Recorded data:
^^^^^^^^^^^^^^^^

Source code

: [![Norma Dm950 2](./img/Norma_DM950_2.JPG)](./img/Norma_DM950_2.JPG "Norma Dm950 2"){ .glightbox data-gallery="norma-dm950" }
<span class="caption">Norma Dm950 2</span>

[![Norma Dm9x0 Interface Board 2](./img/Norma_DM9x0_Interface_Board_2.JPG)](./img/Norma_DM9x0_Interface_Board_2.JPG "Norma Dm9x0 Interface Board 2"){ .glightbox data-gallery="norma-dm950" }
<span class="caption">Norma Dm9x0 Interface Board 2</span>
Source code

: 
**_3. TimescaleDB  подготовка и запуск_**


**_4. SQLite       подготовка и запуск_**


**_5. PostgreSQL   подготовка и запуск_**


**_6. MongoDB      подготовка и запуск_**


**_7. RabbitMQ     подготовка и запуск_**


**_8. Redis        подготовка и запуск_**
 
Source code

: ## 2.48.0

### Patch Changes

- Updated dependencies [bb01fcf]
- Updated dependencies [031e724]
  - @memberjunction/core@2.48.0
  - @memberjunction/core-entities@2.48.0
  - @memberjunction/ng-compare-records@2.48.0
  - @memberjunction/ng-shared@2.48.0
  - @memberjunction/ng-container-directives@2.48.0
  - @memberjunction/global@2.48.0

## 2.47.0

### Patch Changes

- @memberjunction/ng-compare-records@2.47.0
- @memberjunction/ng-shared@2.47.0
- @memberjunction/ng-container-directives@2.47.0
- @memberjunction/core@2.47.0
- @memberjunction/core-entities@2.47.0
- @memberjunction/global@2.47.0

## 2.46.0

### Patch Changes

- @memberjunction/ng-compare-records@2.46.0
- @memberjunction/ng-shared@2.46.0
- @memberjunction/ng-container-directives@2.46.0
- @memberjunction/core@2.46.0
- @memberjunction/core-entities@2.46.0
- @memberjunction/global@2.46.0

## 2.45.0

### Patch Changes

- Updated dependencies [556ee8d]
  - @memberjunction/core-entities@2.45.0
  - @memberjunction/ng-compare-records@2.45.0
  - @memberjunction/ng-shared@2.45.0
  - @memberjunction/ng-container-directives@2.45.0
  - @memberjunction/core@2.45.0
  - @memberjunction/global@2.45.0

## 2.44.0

^^^^^^^^^^^^^^^^

* _THE PROBLEM_:
From the line that contains "- @memberjunction/ng-compare-records@2.45.0" through the final line of the entries above, every line must be reproduced exactly and nothing more.

* _WRITTEN SOLUTION_:
  - @memberjunction/ng-compare-records@2.45.0
  - @memberjunction/ng-shared@2.45.0
  - @memberjunction/ng-container-directives@2.45.0
  - @memberjunction/core@2.45.0
  - @memberjunction/global@2.45.0

## 2.44.0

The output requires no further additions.